Farmers are going bananas battling diseases that threaten the popular yellow-skinned fruit. Fungi cause some killer plant blights. And new analyses show these pathogens are growing nastier. Some of the genes in the fungi are changing in ways that allow those fungi to steal the banana’s nutrients. The new data could help researchers breed bananas to thwart the fungal threats.
Rest assured, you won’t get sick eating bananas that came from infected plants. The fungi spread by air and only attack the plants’ leaves. The infected greenery develops small yellow spots. Over time, they darken and expand. The infected tissue eventually dies. Less tissue that’s healthy will slow the plants’ photosynthesis. This is the process by which plants use sunlight to make food. So infected plants produce fewer bananas.

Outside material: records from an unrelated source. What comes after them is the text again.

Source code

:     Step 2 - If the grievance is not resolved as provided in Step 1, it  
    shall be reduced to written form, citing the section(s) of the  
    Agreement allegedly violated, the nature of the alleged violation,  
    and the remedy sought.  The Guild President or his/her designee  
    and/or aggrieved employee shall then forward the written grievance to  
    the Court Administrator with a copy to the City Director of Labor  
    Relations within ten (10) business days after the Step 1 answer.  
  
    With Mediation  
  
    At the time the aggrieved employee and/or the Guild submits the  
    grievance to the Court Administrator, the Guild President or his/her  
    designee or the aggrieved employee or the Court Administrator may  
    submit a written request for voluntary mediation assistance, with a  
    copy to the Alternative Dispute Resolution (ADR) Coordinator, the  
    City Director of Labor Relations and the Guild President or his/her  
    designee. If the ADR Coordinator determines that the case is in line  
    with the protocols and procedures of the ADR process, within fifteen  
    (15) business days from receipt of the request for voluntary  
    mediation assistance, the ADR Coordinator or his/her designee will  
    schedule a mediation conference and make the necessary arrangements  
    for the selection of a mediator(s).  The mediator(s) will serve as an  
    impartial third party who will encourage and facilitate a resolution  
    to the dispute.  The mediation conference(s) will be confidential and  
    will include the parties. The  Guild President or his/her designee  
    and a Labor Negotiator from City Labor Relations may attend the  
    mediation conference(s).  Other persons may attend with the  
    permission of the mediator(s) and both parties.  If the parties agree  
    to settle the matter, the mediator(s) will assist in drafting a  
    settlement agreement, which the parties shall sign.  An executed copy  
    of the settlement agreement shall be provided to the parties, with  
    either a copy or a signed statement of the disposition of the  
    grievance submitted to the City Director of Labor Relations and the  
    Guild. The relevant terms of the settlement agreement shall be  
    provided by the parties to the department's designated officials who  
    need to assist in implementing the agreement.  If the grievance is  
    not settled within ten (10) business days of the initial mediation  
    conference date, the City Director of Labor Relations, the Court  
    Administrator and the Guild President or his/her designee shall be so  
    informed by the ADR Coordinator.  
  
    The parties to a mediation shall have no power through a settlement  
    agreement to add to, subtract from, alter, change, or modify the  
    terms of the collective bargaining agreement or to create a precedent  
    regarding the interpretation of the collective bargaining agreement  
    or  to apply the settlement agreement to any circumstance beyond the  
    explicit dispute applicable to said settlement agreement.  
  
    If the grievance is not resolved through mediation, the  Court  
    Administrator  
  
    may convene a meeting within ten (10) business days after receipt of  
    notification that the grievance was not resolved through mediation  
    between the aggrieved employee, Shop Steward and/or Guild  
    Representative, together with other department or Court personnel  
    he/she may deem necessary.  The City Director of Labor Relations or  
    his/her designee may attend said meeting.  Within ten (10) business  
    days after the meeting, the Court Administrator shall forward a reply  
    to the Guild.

Farmers fight fungal diseases with chemical sprays. But those sprays are expensive. In fact, they can add up to nearly a third of the cost of growing bananas. Those chemicals also can harm the environment. Even worse, the fungi have begun to resist the killing effects of certain sprays. So researchers are looking for new ways to control the fungal infections.
One of the culprits behind the banana blight is a disease known as Black Sigatoka (SEEG-uh-TOKE-uh). It takes its name from a town on the South Pacific island nation of Fiji. That’s where the blight first turned up in the 1960s. Since then, this fungus has spread widely around the world. So have two related fungal species. They cause Yellow Sigatoka and Eumusae (Yu-MYOO-say) leaf spot.